[[ Records shown open ]]

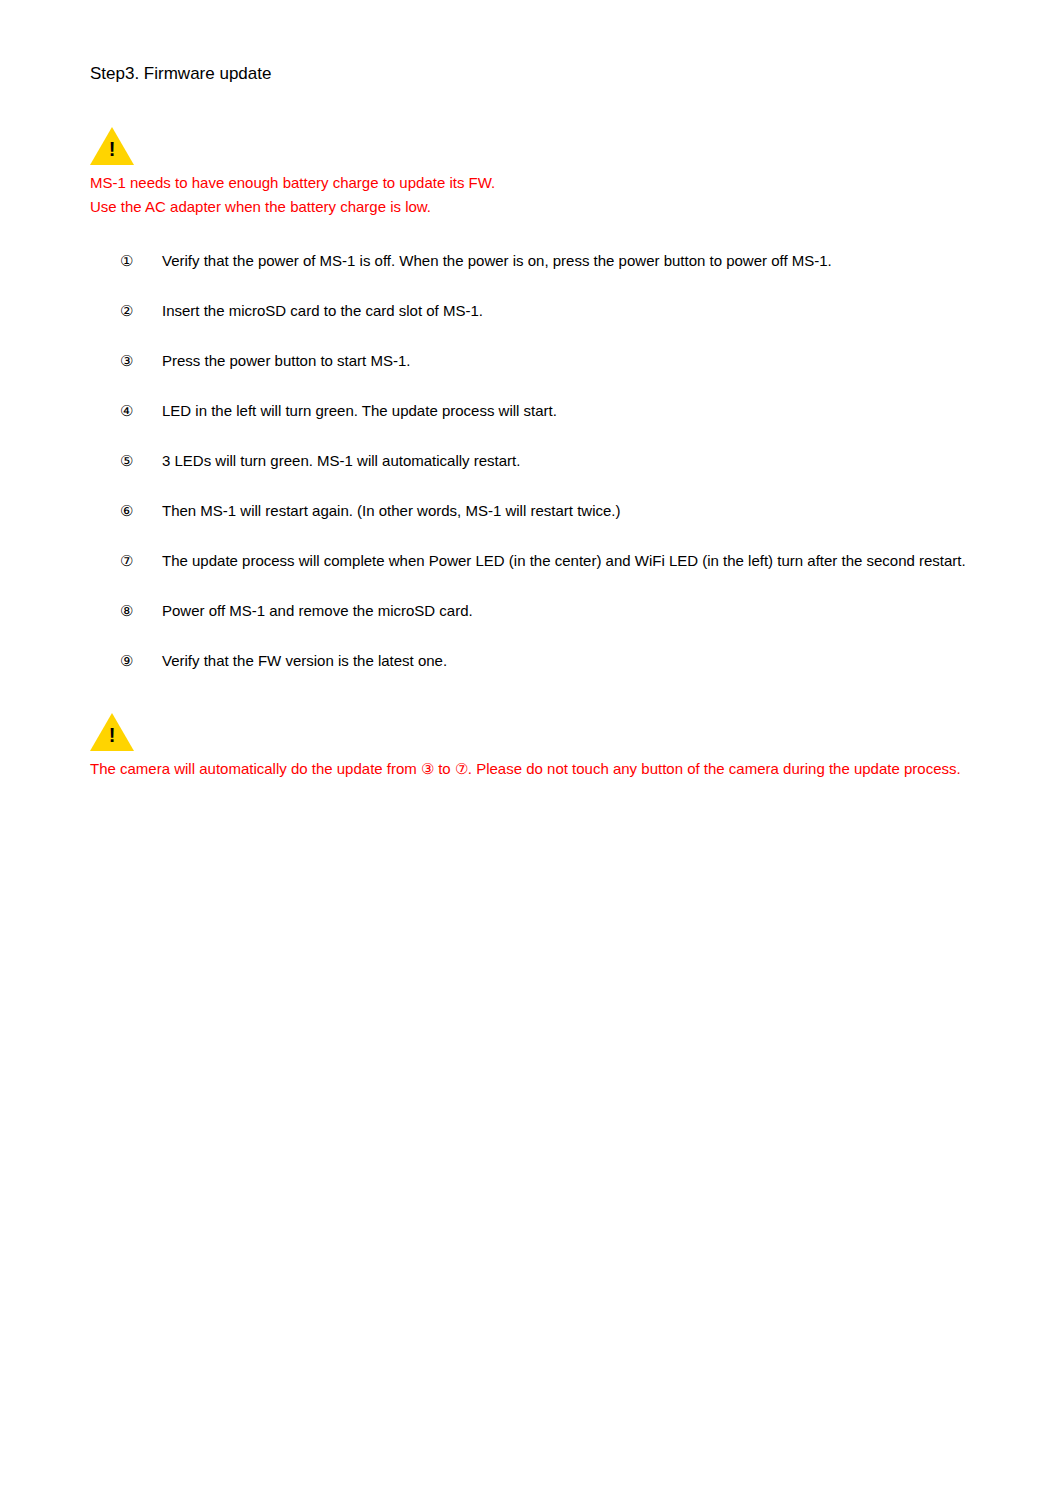Step3. Firmware update
MS-1 needs to have enough battery charge to update its FW.
Use the AC adapter when the battery charge is low.
Verify that the power of MS-1 is off. When the power is on, press the power button to power off MS-1.
Insert the microSD card to the card slot of MS-1.
Press the power button to start MS-1.
LED in the left will turn green. The update process will start.
3 LEDs will turn green. MS-1 will automatically restart.
Then MS-1 will restart again. (In other words, MS-1 will restart twice.)
The update process will complete when Power LED (in the center) and WiFi LED (in the left) turn after the second restart.
Power off MS-1 and remove the microSD card.
Verify that the FW version is the latest one.
The camera will automatically do the update from ③ to ⑦. Please do not touch any button of the camera during the update process.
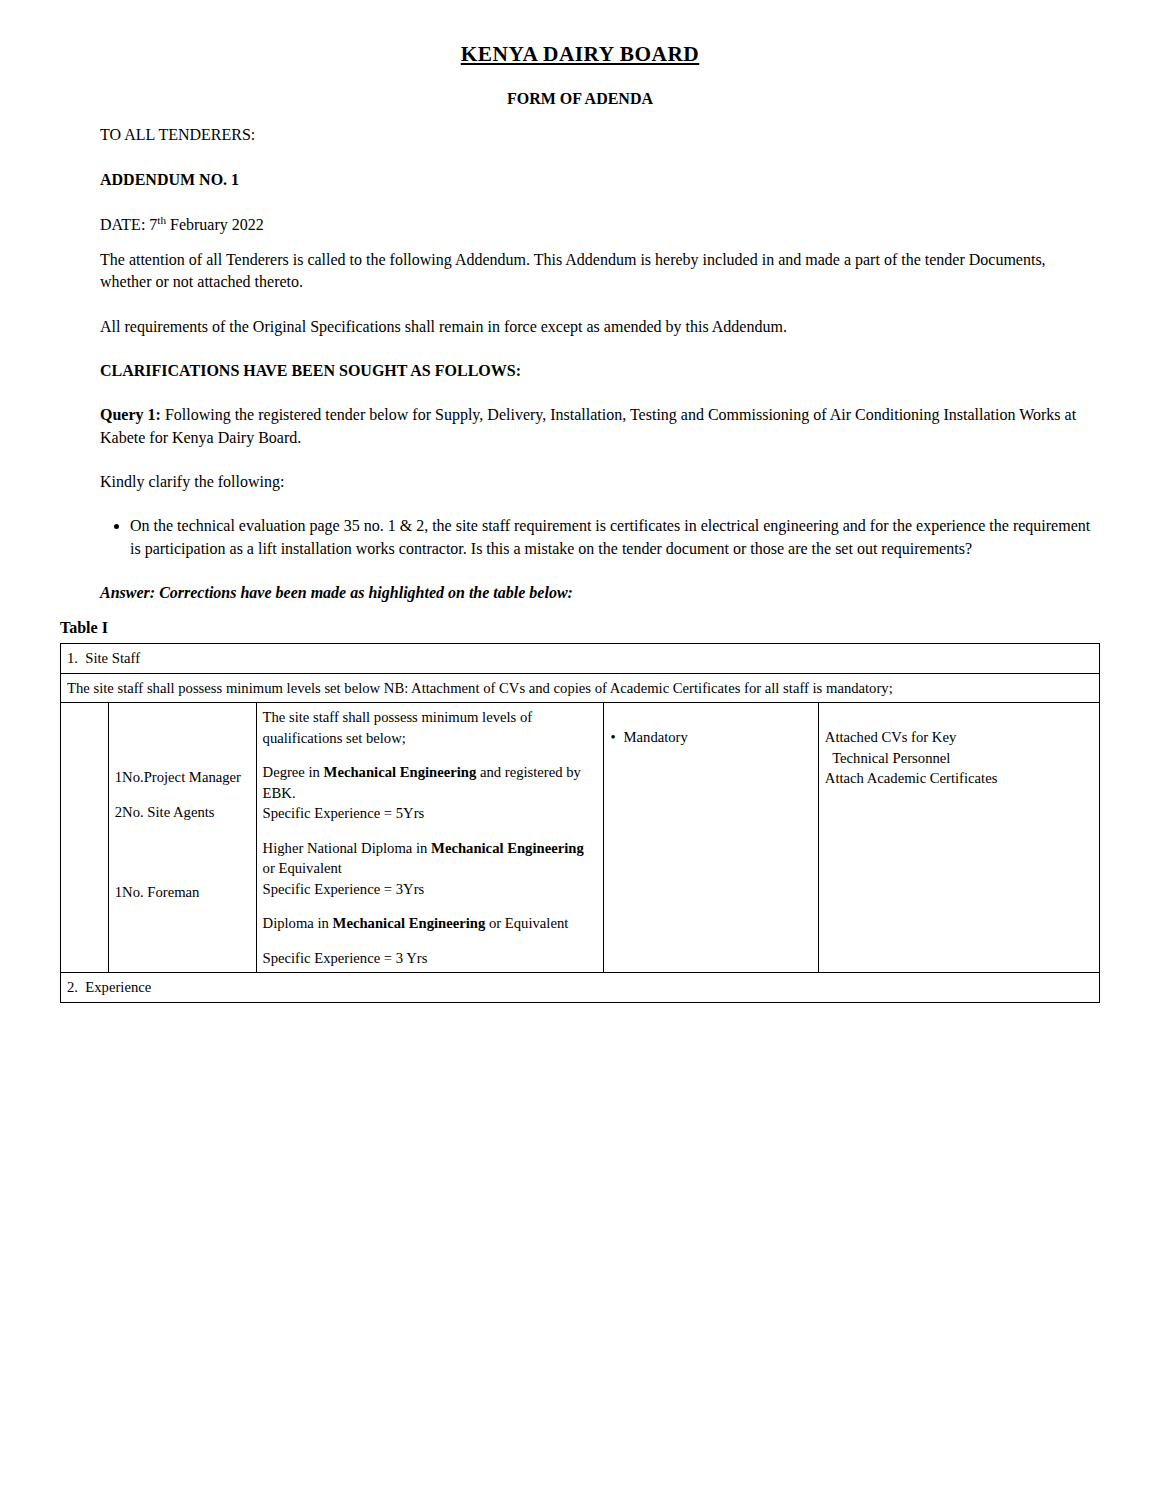KENYA DAIRY BOARD
FORM OF ADENDA
TO ALL TENDERERS:
ADDENDUM NO. 1
DATE: 7th February 2022
The attention of all Tenderers is called to the following Addendum. This Addendum is hereby included in and made a part of the tender Documents, whether or not attached thereto.
All requirements of the Original Specifications shall remain in force except as amended by this Addendum.
CLARIFICATIONS HAVE BEEN SOUGHT AS FOLLOWS:
Query 1: Following the registered tender below for Supply, Delivery, Installation, Testing and Commissioning of Air Conditioning Installation Works at Kabete for Kenya Dairy Board.
Kindly clarify the following:
On the technical evaluation page 35 no. 1 & 2, the site staff requirement is certificates in electrical engineering and for the experience the requirement is participation as a lift installation works contractor. Is this a mistake on the tender document or those are the set out requirements?
Answer: Corrections have been made as highlighted on the table below:
Table I
| 1. Site Staff |
| The site staff shall possess minimum levels set below NB: Attachment of CVs and copies of Academic Certificates for all staff is mandatory; |
| | 1No.Project Manager 2No. Site Agents 1No. Foreman | The site staff shall possess minimum levels of qualifications set below; Degree in Mechanical Engineering and registered by EBK. Specific Experience = 5Yrs Higher National Diploma in Mechanical Engineering or Equivalent Specific Experience = 3Yrs Diploma in Mechanical Engineering or Equivalent Specific Experience = 3 Yrs | Mandatory | Attached CVs for Key Technical Personnel Attach Academic Certificates |
| 2. Experience |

[[ Records shown closed ]]

→ **What the task requires**:
Using the records above, report each line with the string "button".

→ **Your response**:
Verify that the power of MS-1 is off. When the power is on, press the power button to power off MS-1.
Press the power button to start MS-1.
The camera will automatically do the update from ③ to ⑦. Please do not touch any button of the camera during the update process.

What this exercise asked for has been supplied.